Kent McDillContributor IMay 8, 2009

LAKE FOREST, IL - APRIL 3: The Chicago Bears quarterback Jay Cutler is all smiles after being welcomed as their new quarterback during a press conference on April 3, 2009 at Halas Hall in Lake Forest, Illinois. (Photo by Jim Prisching/Getty Images)

Thanks to the addition of Jay Cutler at quarterback and Rod Marinelli as defensive coordinator, the Chicago Bears are expected to look much different in 2009 than in 2008.

Cutler will look downfield more often than Kyle Orton, Rex Grossman, and just about anybody else at quarterback for the Bears over the past 10 years. Cutler figures to get good use out of the Bears' strong tight end corps, and he should form a strong bond with young tight end Greg Olsen quickly. This could translate to more long pass plays called and properly executed this season.

The hope is that the Bears tear out from their playbook the quick sideline pass that rarely gained more than two yards for them during the Grossman-Orton era.

The "Two yard pass" may be the ugliest group of words in the sport.

The Bears will actually get to open the previously sealed section of the playbook labeled "Attempt at Your Own Risk".

They will take more chances on offense, because they now have a quarterback who can make up for any miscues on lower percentage pass plays.

On defense, the Bears need to find the plays that describe how to properly execute a blitz.

They actually attempted their fair share of blitzes last season, but they were more like blintzes. They simply did not get to or hurry the opposing passer often enough to take advantage of the Cover Two defense they play.

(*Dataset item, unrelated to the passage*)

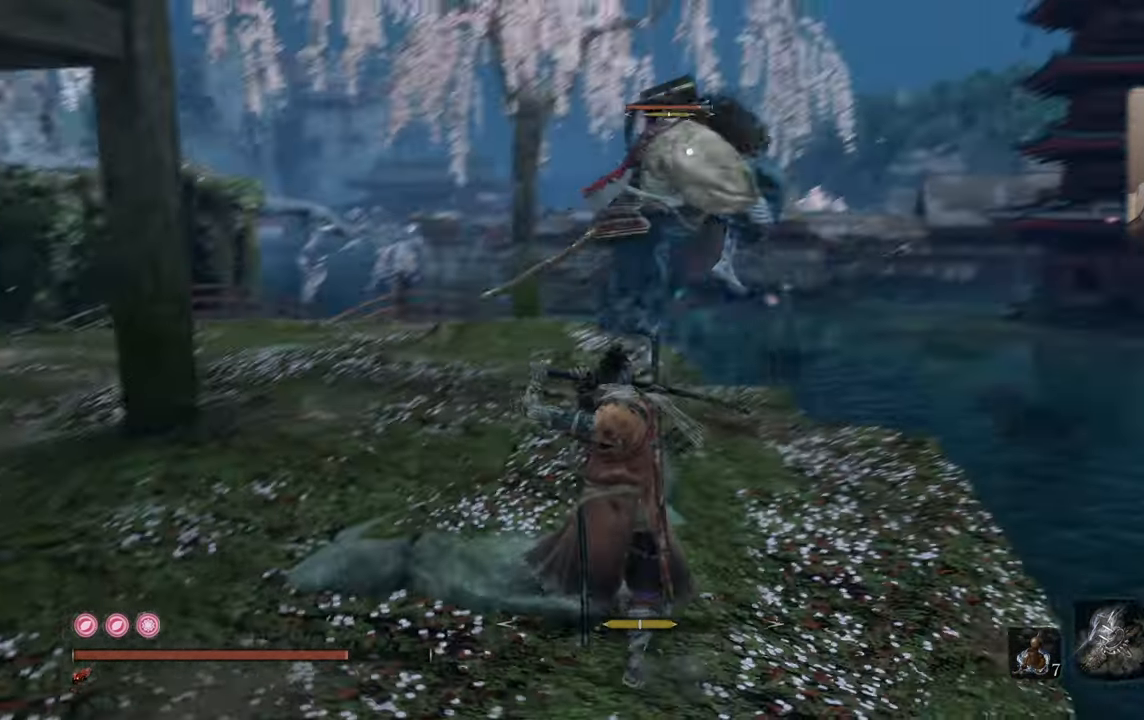
{"buttons": [], "left_stick": "center", "right_stick": "center", "events": [[333, "L1", "up"], [333, "left_stick", "center"]]}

The Cover Two works best when the opposing quarterback can be forced into making a mistake.

Otherwise, it is just a bendable defense that does not create turnovers on its own.

Enter Rod Marinelli. He has to interject some hunger and desire to disrupt in the defense, a desire they had under former defensive coordinator Ron Rivera, and a desire they appeared to lack under Bob Babich. The absence of Mike Brown from the defense will have to be made up, and the team needs to ramp up the speed in its defensive attack in order to force its will upon the game.

The fact is the Bears were too vanilla on both sides of the ball in 2008. They need sprinkles injected into the offense and defense in order to shake things up and rearrange the status quo.